Thursday, January 01, 2015

Equivocation

John Quiggen has an interesting article up at Crooked Timber: Consequentialist arguments for deontological claims. The comment thread is way too long to read, but a couple of interesting comments caught my attention. (I have to paraphrase from memory, because for some weird technical reason, I can't access CT from my primary computer, where I'm writing this.)

One commenter (J Thomas, I think) argues that the idea that "only consequences [morally] matter" is a deontological belief. (Similarly, he argues that atheism is a religious belief.) I don't think he's a troll (as others there believe he is), but I think he's arguing by definition, which is not the most productive way for people to argue about philosophers. As I've said many times before, philosophers are not lexicographers: lexicographers catalog definitions; philosophers criticize, adjust, and create definitions.

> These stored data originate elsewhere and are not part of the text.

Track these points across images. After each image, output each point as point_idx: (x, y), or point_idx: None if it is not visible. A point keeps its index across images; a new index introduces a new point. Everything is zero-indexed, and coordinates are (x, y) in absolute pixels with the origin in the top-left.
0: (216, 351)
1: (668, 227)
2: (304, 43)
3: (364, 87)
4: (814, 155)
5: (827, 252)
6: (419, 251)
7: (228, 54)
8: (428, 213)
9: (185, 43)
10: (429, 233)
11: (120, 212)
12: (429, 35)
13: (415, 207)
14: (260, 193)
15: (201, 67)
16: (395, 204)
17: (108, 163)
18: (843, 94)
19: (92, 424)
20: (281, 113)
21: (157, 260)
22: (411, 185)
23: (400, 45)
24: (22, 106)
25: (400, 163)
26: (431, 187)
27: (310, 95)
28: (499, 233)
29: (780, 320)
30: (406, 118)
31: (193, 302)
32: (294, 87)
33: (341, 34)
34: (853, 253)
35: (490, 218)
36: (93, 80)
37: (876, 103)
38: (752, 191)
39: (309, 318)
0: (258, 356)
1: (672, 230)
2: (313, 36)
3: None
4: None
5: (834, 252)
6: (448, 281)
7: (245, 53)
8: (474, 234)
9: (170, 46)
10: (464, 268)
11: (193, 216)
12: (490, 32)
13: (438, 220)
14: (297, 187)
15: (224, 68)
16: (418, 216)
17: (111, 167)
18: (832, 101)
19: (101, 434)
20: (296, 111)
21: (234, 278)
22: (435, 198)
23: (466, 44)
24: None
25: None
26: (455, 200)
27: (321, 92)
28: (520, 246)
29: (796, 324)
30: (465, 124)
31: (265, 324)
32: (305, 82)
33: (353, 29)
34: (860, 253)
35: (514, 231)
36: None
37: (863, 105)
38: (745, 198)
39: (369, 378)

JT further argues that moral rules are inherently deontological; "only consequences matter" is a rule, therefore, "only consequences matter" is deontological. But that is not the same definition that Quiggen appears to be using in the post, and not how I typically use the definition. In our (mine and presumably Quiggen's) definition, deontologicalism is the rule, "The intrinsic properties of an action morally matter." (Add "only" for strong deontologicalism.) Consequentialism is the rule, "The consequences of an action morally matter." (Again, add "only" for the strong version.)

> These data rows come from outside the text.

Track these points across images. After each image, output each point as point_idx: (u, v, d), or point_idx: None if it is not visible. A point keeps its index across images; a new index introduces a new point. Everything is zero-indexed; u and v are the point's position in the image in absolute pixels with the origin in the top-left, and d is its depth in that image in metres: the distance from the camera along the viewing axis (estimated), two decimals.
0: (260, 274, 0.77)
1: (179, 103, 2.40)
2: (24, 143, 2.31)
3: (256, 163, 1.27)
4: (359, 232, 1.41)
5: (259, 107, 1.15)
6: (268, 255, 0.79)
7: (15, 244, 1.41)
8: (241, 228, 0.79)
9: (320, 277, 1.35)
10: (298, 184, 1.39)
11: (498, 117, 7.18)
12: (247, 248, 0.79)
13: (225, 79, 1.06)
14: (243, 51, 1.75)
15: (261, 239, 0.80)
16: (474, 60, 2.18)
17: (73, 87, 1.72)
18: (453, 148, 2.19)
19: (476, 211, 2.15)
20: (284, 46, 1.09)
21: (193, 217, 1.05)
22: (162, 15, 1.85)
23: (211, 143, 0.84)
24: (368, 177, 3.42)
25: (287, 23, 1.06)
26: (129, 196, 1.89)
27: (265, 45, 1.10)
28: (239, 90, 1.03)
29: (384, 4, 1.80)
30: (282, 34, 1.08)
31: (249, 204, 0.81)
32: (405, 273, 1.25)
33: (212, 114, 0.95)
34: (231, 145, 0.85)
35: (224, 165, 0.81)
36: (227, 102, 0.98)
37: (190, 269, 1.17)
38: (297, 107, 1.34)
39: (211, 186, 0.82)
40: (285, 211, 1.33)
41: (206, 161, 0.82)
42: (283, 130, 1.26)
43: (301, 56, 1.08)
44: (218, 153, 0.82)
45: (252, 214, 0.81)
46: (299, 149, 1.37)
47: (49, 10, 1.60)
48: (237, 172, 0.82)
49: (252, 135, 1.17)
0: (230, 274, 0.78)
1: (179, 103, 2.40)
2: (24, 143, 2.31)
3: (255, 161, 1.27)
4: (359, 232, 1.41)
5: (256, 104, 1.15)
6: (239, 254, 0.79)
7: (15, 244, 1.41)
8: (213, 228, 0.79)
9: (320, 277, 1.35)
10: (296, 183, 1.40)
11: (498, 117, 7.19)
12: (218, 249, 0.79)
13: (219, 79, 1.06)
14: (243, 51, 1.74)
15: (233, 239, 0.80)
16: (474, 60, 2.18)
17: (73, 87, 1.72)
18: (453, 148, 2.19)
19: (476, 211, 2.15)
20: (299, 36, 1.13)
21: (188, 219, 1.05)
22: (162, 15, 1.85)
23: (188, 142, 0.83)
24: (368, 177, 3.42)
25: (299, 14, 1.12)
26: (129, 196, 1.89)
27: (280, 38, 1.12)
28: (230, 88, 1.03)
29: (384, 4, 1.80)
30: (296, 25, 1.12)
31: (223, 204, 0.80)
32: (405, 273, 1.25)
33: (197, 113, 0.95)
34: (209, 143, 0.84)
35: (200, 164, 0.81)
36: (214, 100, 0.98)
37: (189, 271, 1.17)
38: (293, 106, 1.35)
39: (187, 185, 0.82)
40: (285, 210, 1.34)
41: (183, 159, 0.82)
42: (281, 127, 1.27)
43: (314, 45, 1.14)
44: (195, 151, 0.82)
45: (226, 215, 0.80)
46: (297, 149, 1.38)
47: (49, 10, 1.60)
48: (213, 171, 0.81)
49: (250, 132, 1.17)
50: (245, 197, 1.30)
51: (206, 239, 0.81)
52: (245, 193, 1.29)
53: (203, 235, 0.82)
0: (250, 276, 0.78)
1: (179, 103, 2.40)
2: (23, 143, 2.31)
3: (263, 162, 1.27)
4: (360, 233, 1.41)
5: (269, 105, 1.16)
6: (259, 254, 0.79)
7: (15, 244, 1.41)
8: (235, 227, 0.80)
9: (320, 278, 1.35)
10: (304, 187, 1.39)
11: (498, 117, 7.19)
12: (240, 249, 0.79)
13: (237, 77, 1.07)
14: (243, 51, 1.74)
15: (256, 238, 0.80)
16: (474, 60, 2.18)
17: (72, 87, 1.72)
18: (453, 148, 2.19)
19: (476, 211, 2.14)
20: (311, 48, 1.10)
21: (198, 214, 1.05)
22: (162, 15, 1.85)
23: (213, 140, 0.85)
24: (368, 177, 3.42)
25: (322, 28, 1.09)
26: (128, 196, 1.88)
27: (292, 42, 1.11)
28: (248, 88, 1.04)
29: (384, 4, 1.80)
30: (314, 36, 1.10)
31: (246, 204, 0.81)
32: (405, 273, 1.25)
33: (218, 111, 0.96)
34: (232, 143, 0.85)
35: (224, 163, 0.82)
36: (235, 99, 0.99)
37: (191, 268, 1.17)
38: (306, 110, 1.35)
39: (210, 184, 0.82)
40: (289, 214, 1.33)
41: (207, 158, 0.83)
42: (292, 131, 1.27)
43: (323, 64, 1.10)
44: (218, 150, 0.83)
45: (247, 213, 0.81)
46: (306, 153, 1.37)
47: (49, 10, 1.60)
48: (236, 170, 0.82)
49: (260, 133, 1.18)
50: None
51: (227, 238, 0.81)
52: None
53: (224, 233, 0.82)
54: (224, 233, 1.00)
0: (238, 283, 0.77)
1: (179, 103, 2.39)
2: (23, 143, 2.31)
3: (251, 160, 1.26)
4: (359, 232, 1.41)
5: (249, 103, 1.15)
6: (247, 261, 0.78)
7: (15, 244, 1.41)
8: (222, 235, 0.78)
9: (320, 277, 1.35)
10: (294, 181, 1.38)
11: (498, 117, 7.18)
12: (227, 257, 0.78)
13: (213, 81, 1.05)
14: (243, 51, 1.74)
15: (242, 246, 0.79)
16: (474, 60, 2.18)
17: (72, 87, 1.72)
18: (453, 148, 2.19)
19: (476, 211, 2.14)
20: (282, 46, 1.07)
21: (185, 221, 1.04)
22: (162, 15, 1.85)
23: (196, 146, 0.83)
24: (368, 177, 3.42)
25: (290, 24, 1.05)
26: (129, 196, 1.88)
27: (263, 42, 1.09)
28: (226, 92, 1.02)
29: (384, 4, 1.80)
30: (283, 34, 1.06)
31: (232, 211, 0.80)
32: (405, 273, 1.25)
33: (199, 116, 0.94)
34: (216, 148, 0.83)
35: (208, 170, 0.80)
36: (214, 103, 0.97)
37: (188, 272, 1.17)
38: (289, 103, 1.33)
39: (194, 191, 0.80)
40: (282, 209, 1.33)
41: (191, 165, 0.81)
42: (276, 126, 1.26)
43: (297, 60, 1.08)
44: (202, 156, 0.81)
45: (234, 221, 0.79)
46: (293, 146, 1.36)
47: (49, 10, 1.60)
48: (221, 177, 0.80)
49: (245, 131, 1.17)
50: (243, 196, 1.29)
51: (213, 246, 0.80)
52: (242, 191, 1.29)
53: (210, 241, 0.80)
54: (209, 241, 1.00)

There's certainly nothing intrinsically wrong with JT's definition. We could, if we wanted to, distinguish between rule-based and non-rule-based moral systems of belief, and we could, if we wanted to, use deontolgical and consequential to label the distinction. But to argue that consequentialism contains a rule, therefore consequentialism is deontological, therefore consequentialism holds that the intrinsic properties of actions are morally relevant, would be to commit a fallacy of equivocation. (I don't know if JT makes that argument.)

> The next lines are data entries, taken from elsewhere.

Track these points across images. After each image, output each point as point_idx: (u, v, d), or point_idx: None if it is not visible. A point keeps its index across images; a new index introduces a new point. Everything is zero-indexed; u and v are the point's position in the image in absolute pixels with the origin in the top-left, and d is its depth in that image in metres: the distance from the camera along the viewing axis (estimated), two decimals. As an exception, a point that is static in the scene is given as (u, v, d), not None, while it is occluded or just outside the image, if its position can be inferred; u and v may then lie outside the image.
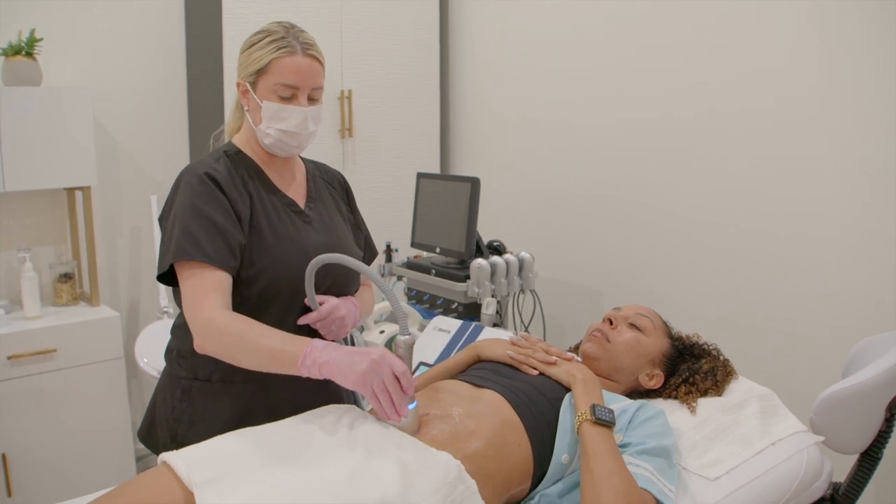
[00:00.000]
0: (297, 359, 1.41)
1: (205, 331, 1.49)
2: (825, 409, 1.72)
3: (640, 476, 1.43)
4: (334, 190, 1.88)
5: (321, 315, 1.64)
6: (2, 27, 3.04)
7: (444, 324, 2.47)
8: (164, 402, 1.71)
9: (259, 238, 1.61)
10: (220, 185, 1.58)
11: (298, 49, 1.60)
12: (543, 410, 1.56)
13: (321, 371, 1.39)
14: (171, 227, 1.57)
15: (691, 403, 1.78)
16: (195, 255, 1.50)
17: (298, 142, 1.66)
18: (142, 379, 3.58)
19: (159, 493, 1.27)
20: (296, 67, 1.60)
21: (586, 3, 3.20)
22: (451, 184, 3.01)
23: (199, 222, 1.53)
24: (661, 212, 2.98)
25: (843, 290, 2.44)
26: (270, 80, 1.60)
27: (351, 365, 1.37)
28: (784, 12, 2.50)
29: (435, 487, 1.27)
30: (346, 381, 1.37)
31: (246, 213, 1.61)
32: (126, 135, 3.50)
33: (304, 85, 1.62)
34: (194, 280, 1.51)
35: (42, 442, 2.96)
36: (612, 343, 1.81)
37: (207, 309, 1.48)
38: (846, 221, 2.42)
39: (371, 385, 1.35)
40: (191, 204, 1.55)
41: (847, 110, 2.38)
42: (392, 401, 1.37)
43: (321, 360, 1.39)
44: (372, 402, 1.38)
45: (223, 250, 1.53)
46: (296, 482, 1.24)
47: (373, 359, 1.37)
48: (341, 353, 1.39)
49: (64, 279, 3.26)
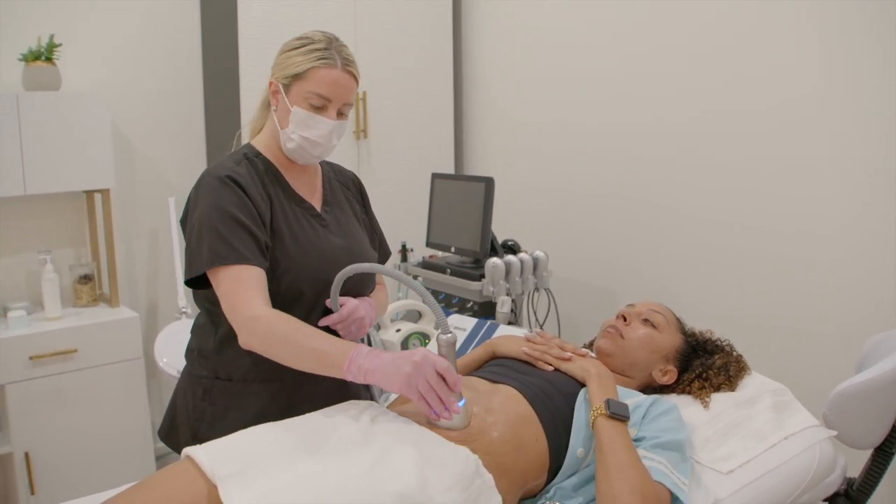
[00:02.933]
0: (342, 364, 1.42)
1: (251, 328, 1.50)
2: (839, 404, 1.72)
3: (655, 469, 1.44)
4: (349, 191, 1.89)
5: (342, 317, 1.66)
6: (21, 33, 3.09)
7: (460, 322, 2.49)
8: (185, 401, 1.73)
9: (280, 242, 1.63)
10: (242, 188, 1.59)
11: (339, 63, 1.62)
12: (559, 405, 1.58)
13: (366, 377, 1.41)
14: (198, 231, 1.57)
15: (704, 398, 1.80)
16: (230, 259, 1.52)
17: (319, 152, 1.68)
18: (161, 379, 3.61)
19: (183, 486, 1.29)
20: (333, 80, 1.61)
21: (597, 5, 3.21)
22: (466, 184, 3.02)
23: (228, 225, 1.54)
24: (673, 211, 2.98)
25: (851, 287, 2.44)
26: (305, 87, 1.61)
27: (395, 370, 1.38)
28: (787, 13, 2.52)
29: (453, 481, 1.29)
30: (391, 385, 1.39)
31: (267, 216, 1.63)
32: (144, 138, 3.54)
33: (336, 98, 1.63)
34: (232, 279, 1.52)
35: (63, 441, 3.00)
36: (625, 339, 1.83)
37: (252, 306, 1.50)
38: (853, 218, 2.42)
39: (416, 386, 1.37)
40: (216, 207, 1.56)
41: (850, 108, 2.38)
42: (440, 399, 1.39)
43: (366, 368, 1.41)
44: (420, 405, 1.39)
45: (255, 249, 1.55)
46: (317, 475, 1.26)
47: (415, 361, 1.38)
48: (385, 360, 1.41)
49: (84, 280, 3.30)
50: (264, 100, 1.75)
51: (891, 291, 2.35)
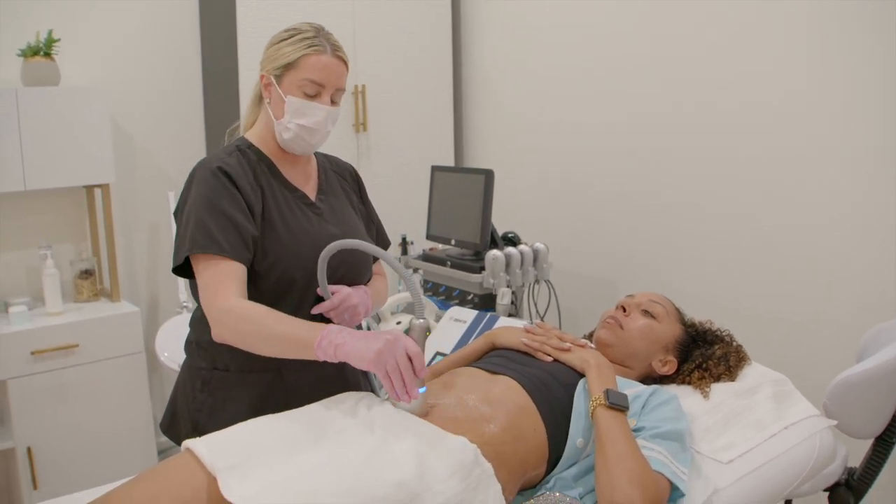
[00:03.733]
0: (313, 342, 1.43)
1: (222, 320, 1.51)
2: (839, 393, 1.73)
3: (654, 459, 1.44)
4: (346, 182, 1.90)
5: (333, 304, 1.66)
6: (20, 29, 3.09)
7: (460, 314, 2.49)
8: (185, 393, 1.74)
9: (272, 230, 1.64)
10: (232, 179, 1.60)
11: (328, 49, 1.64)
12: (558, 396, 1.58)
13: (336, 353, 1.41)
14: (185, 220, 1.59)
15: (704, 389, 1.79)
16: (209, 248, 1.53)
17: (316, 140, 1.69)
18: (162, 373, 3.62)
19: (183, 479, 1.29)
20: (324, 66, 1.63)
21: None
22: (466, 176, 3.02)
23: (213, 215, 1.56)
24: (672, 203, 2.98)
25: (851, 277, 2.45)
26: (298, 75, 1.63)
27: (366, 345, 1.39)
28: (784, 8, 2.52)
29: (452, 470, 1.29)
30: (361, 361, 1.39)
31: (258, 206, 1.64)
32: (143, 133, 3.54)
33: (329, 84, 1.65)
34: (210, 271, 1.54)
35: (65, 435, 3.01)
36: (625, 330, 1.83)
37: (223, 298, 1.51)
38: (852, 210, 2.42)
39: (385, 364, 1.38)
40: (204, 197, 1.58)
41: (850, 101, 2.38)
42: (404, 381, 1.39)
43: (336, 342, 1.41)
44: (384, 381, 1.40)
45: (237, 242, 1.56)
46: (316, 467, 1.26)
47: (388, 339, 1.40)
48: (357, 336, 1.42)
49: (84, 275, 3.30)
50: (255, 95, 1.77)
51: (891, 282, 2.35)
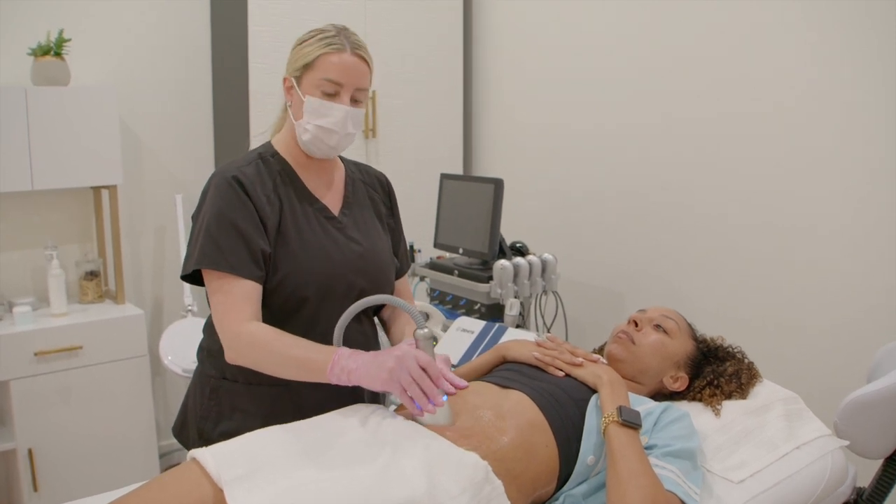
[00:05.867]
0: (325, 367, 1.43)
1: (234, 345, 1.52)
2: (850, 413, 1.71)
3: (666, 478, 1.42)
4: (375, 192, 1.86)
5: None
6: (30, 28, 3.09)
7: (467, 324, 2.47)
8: (195, 399, 1.74)
9: (285, 245, 1.62)
10: (246, 190, 1.58)
11: (347, 47, 1.61)
12: (569, 412, 1.56)
13: (350, 378, 1.41)
14: (198, 230, 1.59)
15: (716, 406, 1.78)
16: (218, 265, 1.53)
17: (336, 141, 1.65)
18: (165, 377, 3.61)
19: (188, 489, 1.28)
20: (342, 64, 1.60)
21: (607, 7, 3.20)
22: (475, 185, 3.01)
23: (224, 229, 1.55)
24: (682, 214, 2.97)
25: (864, 294, 2.43)
26: (316, 75, 1.60)
27: (378, 366, 1.39)
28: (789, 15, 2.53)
29: (462, 488, 1.27)
30: (374, 383, 1.39)
31: (273, 219, 1.61)
32: (151, 134, 3.53)
33: (348, 83, 1.62)
34: (223, 291, 1.54)
35: (67, 438, 3.00)
36: (637, 345, 1.81)
37: (234, 322, 1.51)
38: (868, 226, 2.40)
39: (399, 380, 1.37)
40: (217, 208, 1.56)
41: (868, 107, 2.37)
42: (423, 392, 1.38)
43: (349, 368, 1.41)
44: (403, 399, 1.38)
45: (246, 259, 1.55)
46: (325, 480, 1.25)
47: (397, 356, 1.39)
48: (367, 358, 1.42)
49: (90, 277, 3.29)
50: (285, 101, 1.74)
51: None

In a similar sense what "atheism is a religious belief" means just depends on what you specifically mean by "religious belief." If you mean "any belief about god(s), the divine, or the supernatural," and if you hold it is coherent to have beliefs about what does not exist* (which complicates logic considerably), then atheism is, in that sense, "religious belief." If so, so what? Atheism can be "religious belief" in that sense, but it is still not "religious belief" in the sense of "belief that god(s), the divine, or the supernatural actually exists," which is the sense that most atheists mean. Again, I suspect proponents of "atheism is a religious belief" have a (perhaps subconscious) motive to create a fallacy of equivocation.

*Hence atheism is often defined as the lack of belief about god, assuming that one can coherently have beliefs only about what actually exists: the statement, "I believe that God does not exist," does not make sense under these assumptions, in pretty much the same way that "I believe no four-sided triangles exist" does not make sense because "four-sided triangle" is meaningless.









1 comment:

  1. Atheism will be a religious belief when we get our tax breaks --just like the other religions...till then it aint a religion.